### Directions for this task:
Find each line in the records below that contains the word "padding", and copy it out.

(Data for processing begins)

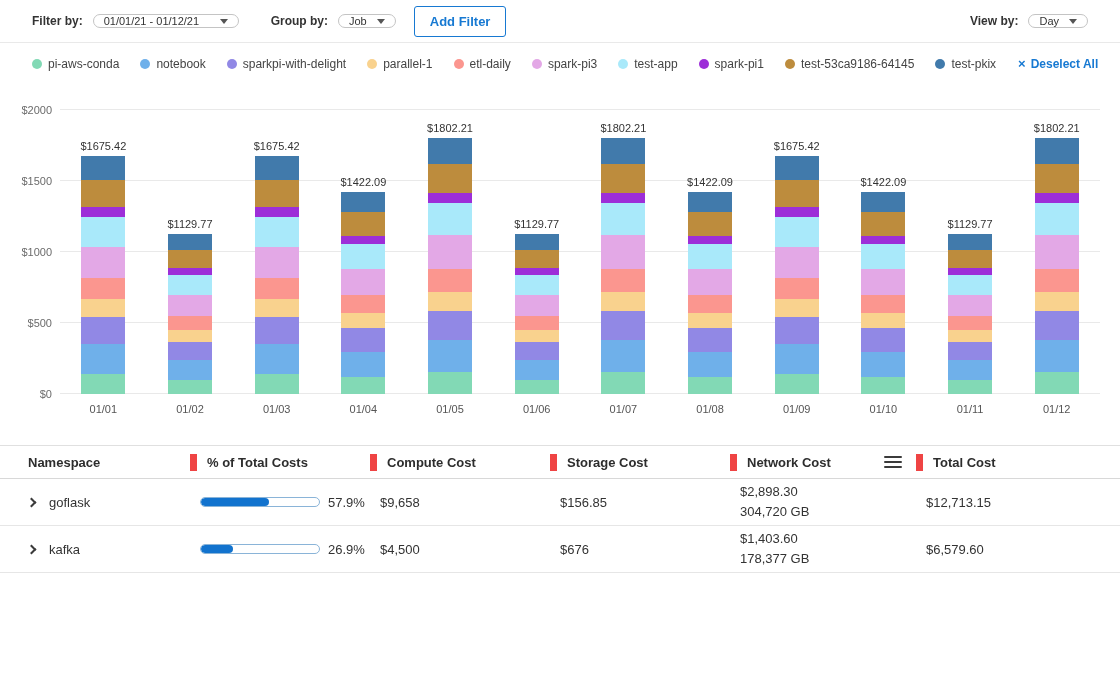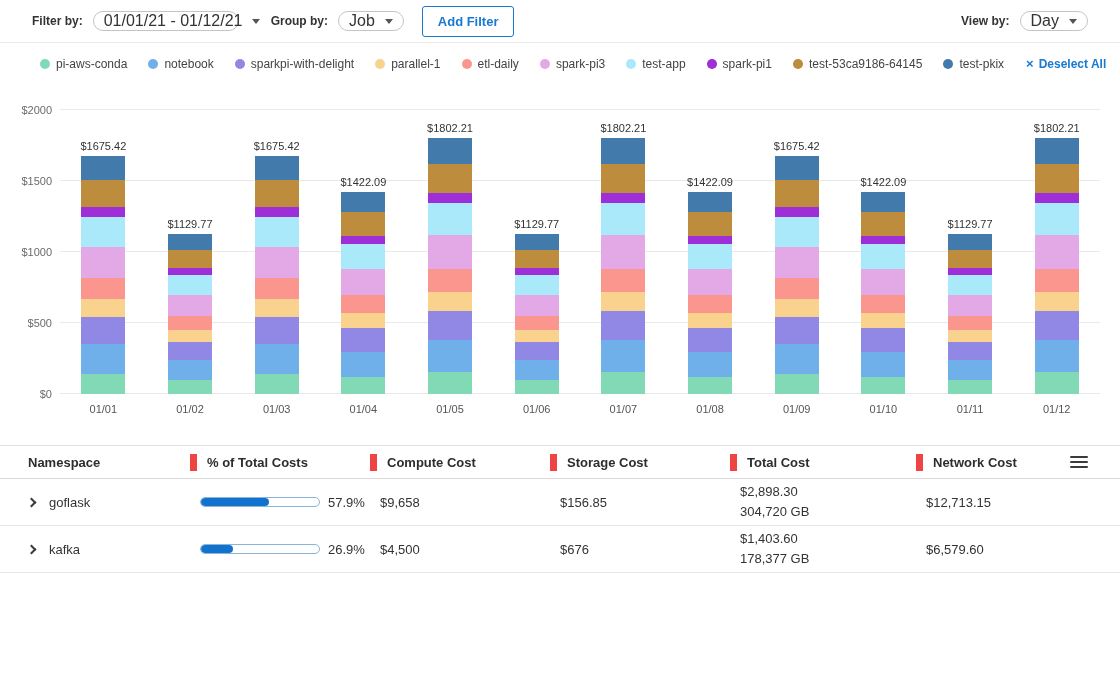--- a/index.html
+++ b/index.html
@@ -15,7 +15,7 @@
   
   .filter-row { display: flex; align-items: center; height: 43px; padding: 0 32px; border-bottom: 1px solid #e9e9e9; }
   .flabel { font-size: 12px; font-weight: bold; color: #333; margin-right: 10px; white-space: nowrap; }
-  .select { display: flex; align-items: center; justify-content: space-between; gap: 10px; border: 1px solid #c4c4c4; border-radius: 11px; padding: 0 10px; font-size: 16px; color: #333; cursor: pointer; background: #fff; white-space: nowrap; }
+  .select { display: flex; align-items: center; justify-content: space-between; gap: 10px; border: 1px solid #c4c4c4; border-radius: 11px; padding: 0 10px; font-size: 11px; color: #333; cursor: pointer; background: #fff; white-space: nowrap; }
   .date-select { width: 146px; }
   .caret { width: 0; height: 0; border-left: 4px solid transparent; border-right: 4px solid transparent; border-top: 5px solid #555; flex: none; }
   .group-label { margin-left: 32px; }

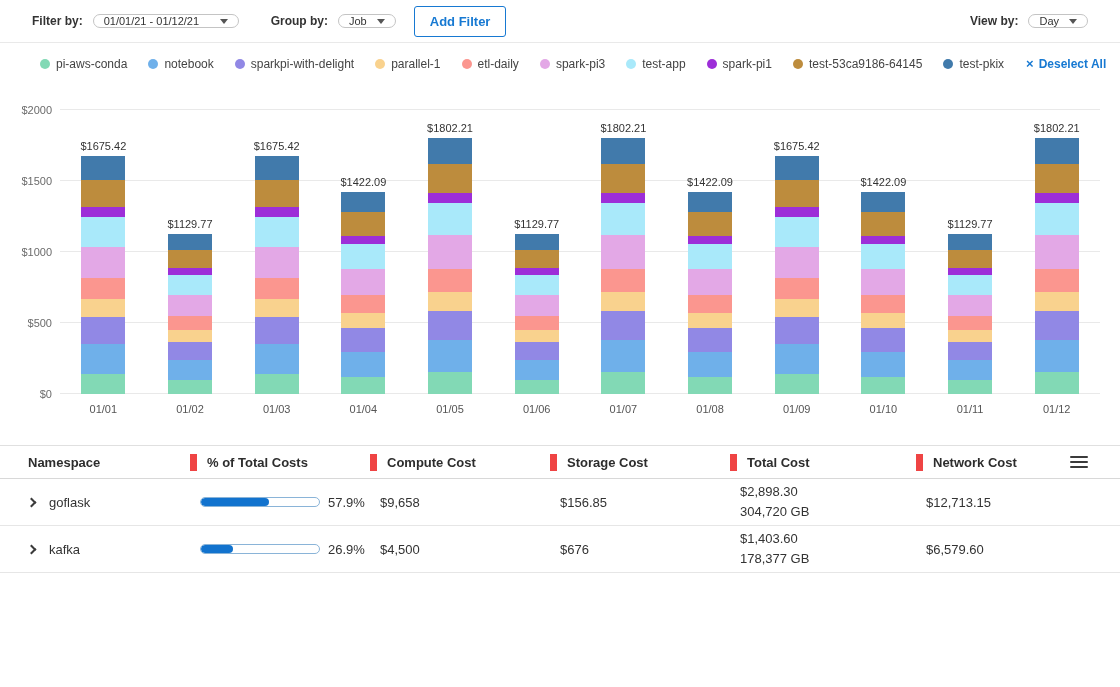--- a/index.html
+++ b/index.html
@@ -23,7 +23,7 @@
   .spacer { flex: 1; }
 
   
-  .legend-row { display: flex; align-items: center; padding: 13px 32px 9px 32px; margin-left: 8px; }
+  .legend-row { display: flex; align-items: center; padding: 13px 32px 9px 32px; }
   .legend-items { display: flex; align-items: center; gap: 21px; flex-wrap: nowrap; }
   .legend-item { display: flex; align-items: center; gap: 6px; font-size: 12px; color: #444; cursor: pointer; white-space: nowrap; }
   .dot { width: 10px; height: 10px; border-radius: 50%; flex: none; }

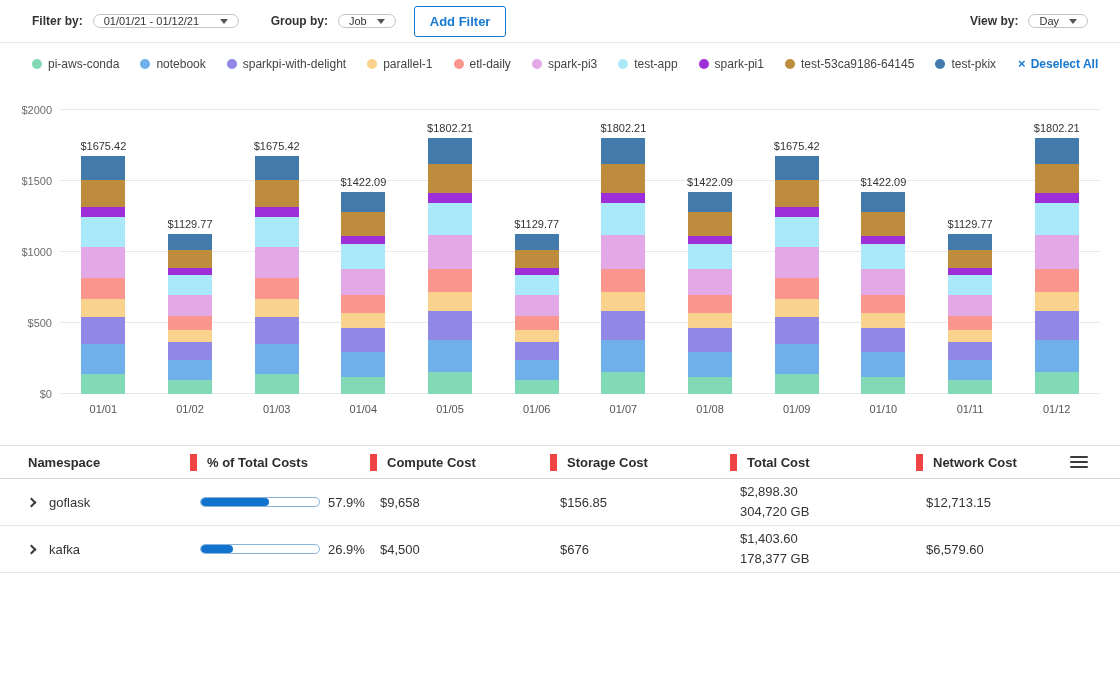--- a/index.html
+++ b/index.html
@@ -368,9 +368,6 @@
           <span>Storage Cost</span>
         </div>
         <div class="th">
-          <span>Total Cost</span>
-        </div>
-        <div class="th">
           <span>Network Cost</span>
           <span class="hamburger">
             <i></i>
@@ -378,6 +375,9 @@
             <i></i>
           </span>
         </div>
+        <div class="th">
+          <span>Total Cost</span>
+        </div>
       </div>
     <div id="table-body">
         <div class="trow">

(Data for processing ends)

### Result of this task:
   .filter-row { display: flex; align-items: center; height: 43px; padding: 0 32px; border-bottom: 1px solid #e9e9e9; }
-  .select { display: flex; align-items: center; justify-content: space-between; gap: 10px; border: 1px solid #c4c4c4; border-radius: 11px; padding: 0 10px; font-size: 16px; color: #333; cursor: pointer; background: #fff; white-space: nowrap; }
+  .select { display: flex; align-items: center; justify-content: space-between; gap: 10px; border: 1px solid #c4c4c4; border-radius: 11px; padding: 0 10px; font-size: 11px; color: #333; cursor: pointer; background: #fff; white-space: nowrap; }
-  .legend-row { display: flex; align-items: center; padding: 13px 32px 9px 32px; margin-left: 8px; }
+  .legend-row { display: flex; align-items: center; padding: 13px 32px 9px 32px; }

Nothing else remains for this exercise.